I recently had a conversation with a planned giving officer in one of the nation’s largest research universities. She expressed deep frustration that the mindset of the university development office is to close, close, close — even in the planned giving office.
This leaves almost no room for meaningful relationship building, especially with the sorts of donors who want to give serious consideration to their gift and financial planning. If you agree with me that the largest gifts are made not from income but from assets, it becomes vital to invest time in building trust and rapport so the potential donor will share the details of life events, giftable assets, and personal considerations in the context of meaningful gift planning. I’m talking about the difference between a pledge of $25,000 and a commitment of the asset that produces the $25,000.
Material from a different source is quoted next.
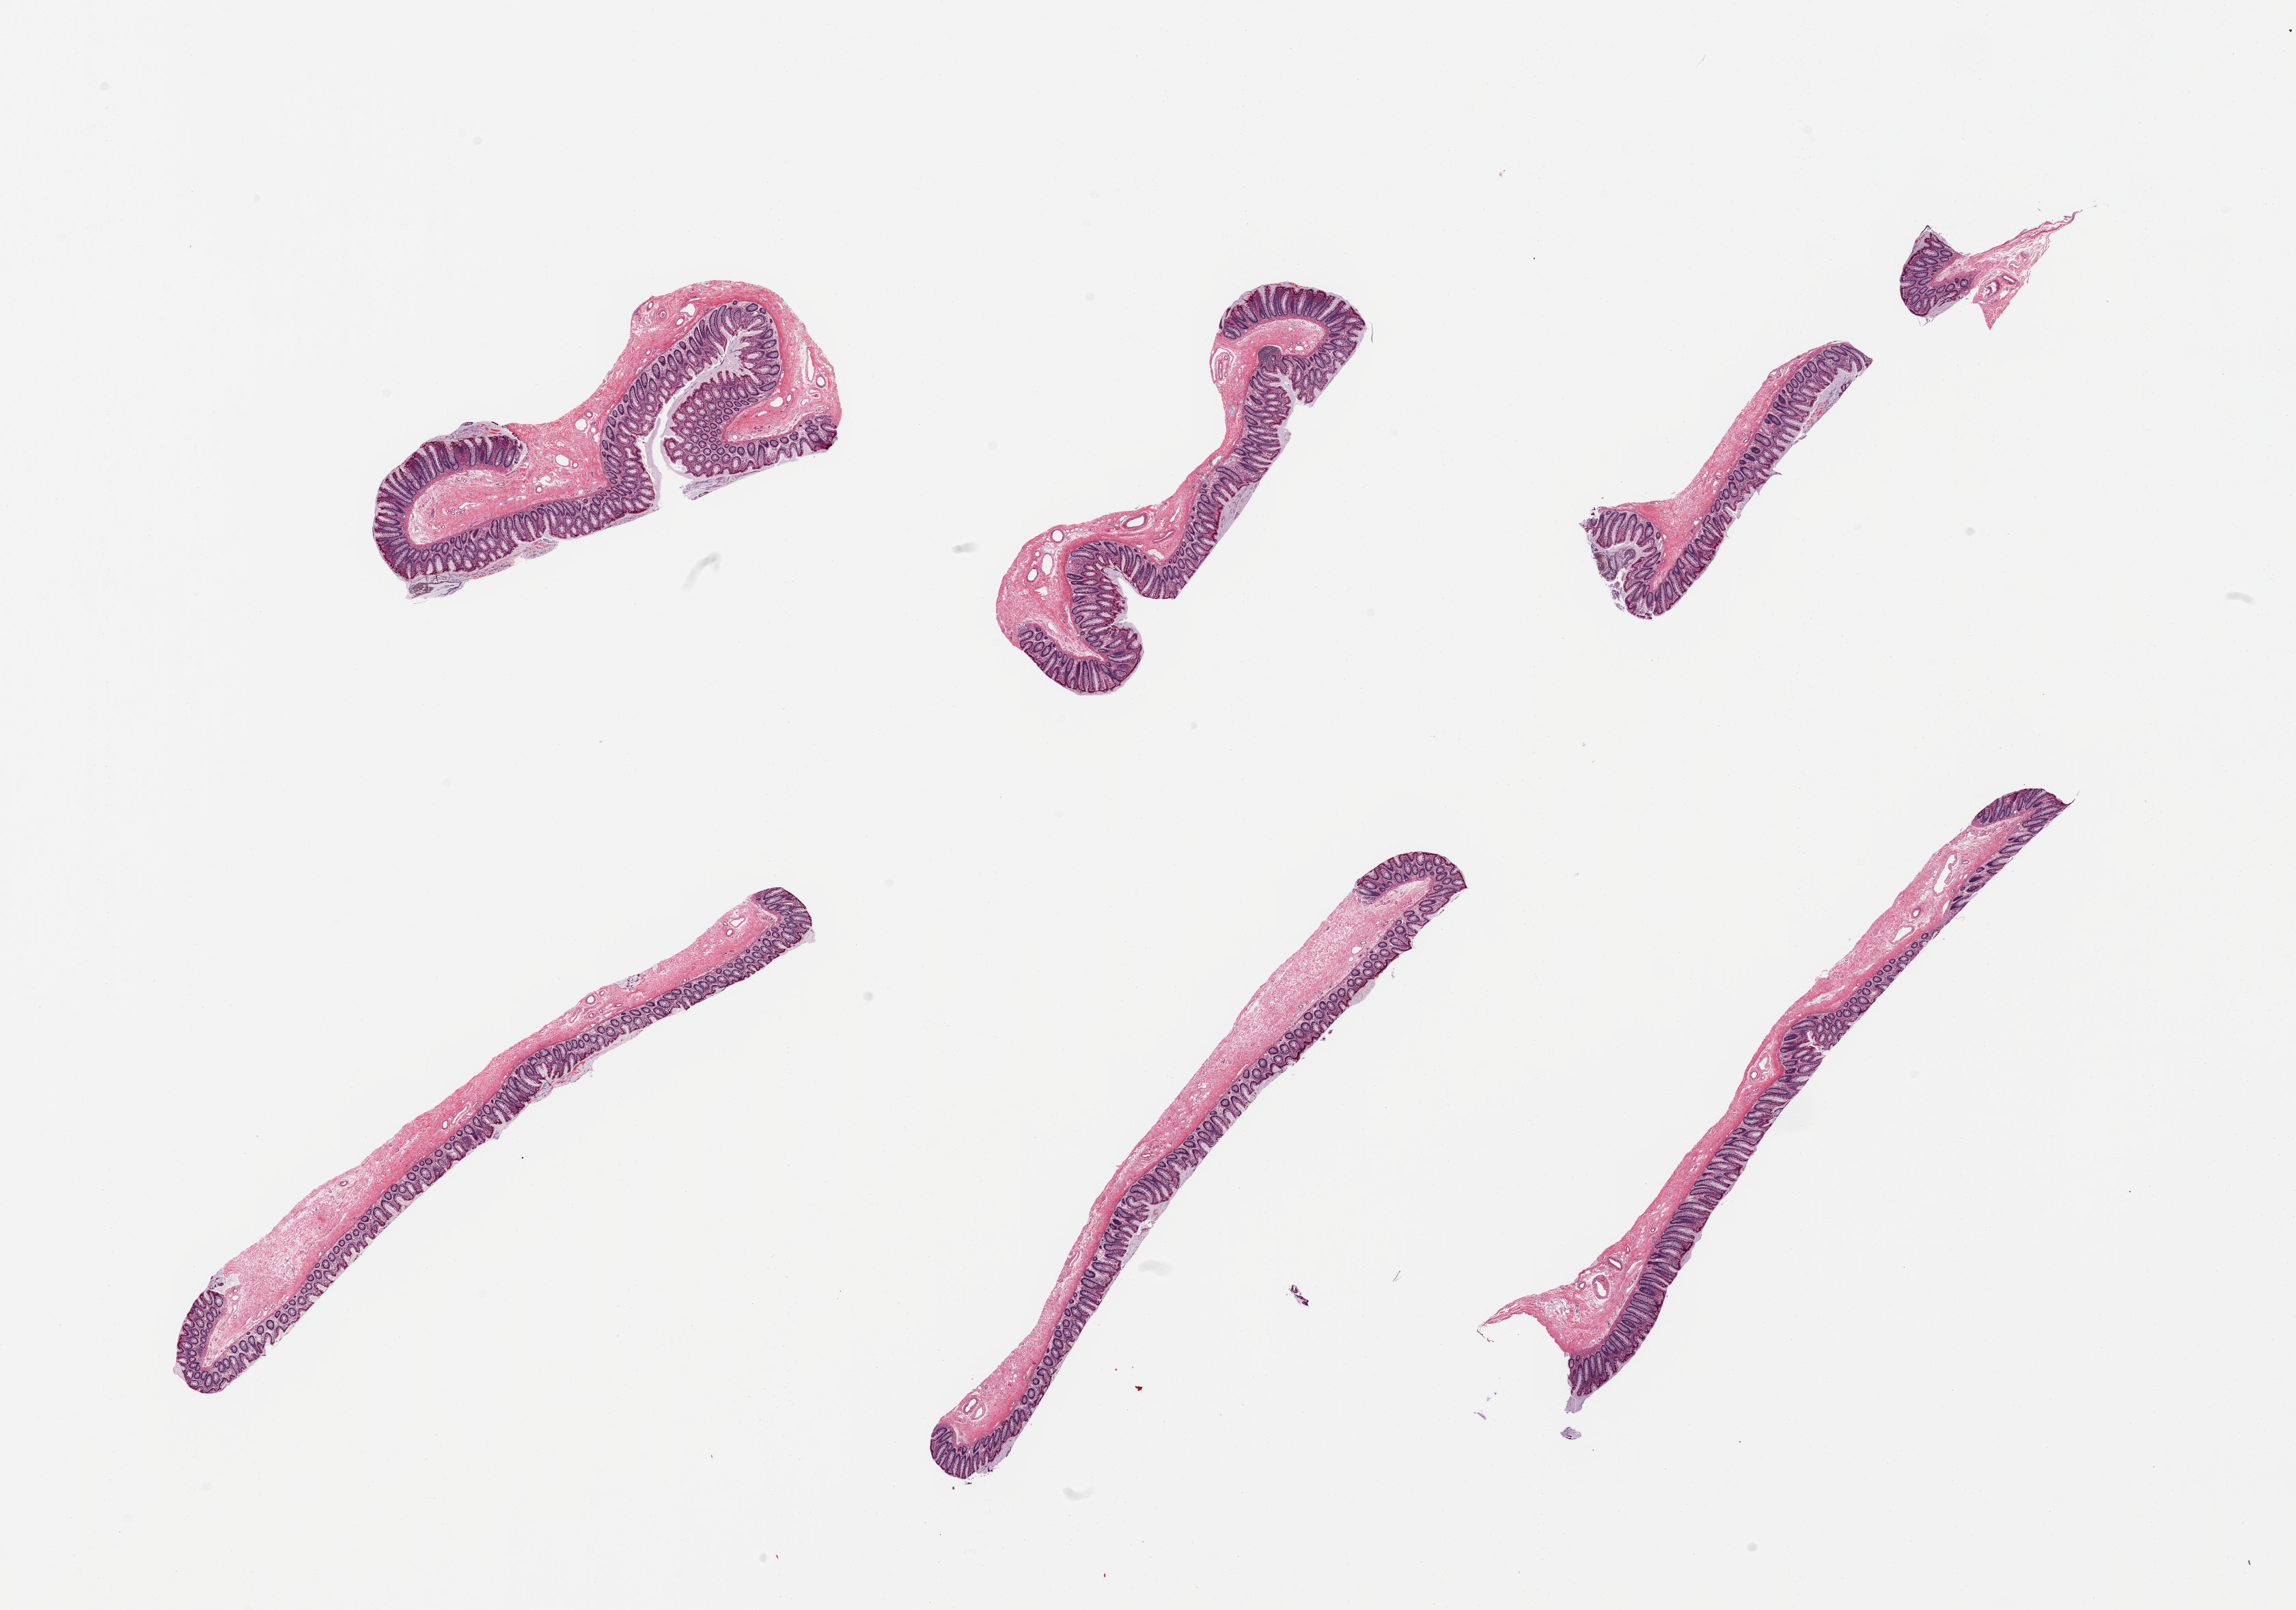
Haematoxylin and eosin whole-slide image — shown as a low-resolution overview of the whole scanned area (about 26.6 x 18.6 mm, slide scanned at 20x). PAXgene-fixed paraffin-embedded (PFPE) section. Sampled site (target tissue): transverse colon. Donor tissue sample. Donor: female.
Review note (as recorded): 6 pieces, mucosa fairly well preserved, ~0.3-0.4mm, up to ~40% thickness.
One of the great lessons of my career was taught me when I worked in the planned giving office at another major university. My boss, the VP for Planned Giving, would periodically walk into my office and show me something like a $150,000 Charitable Gift Annuity Contract and say to me, “Dan, it took eight years to close this gift.” I got both messages in that statement – that my boss understood the value of relationship building and that she was not going to pressure me beyond building my own pipeline of relationships. By the time I left that job I was closing nearly $10 million in gifts per year. Significantly, the split between deferred and outright gifts was almost 50/50. I had become an effective relational major gift planner.
Rushing the donor relationship, practicing transactional fundraising, accomplishes two things none of us should aspire to. It closes doors with a lot of prospects. Worse, it leaves a lot of money on the table.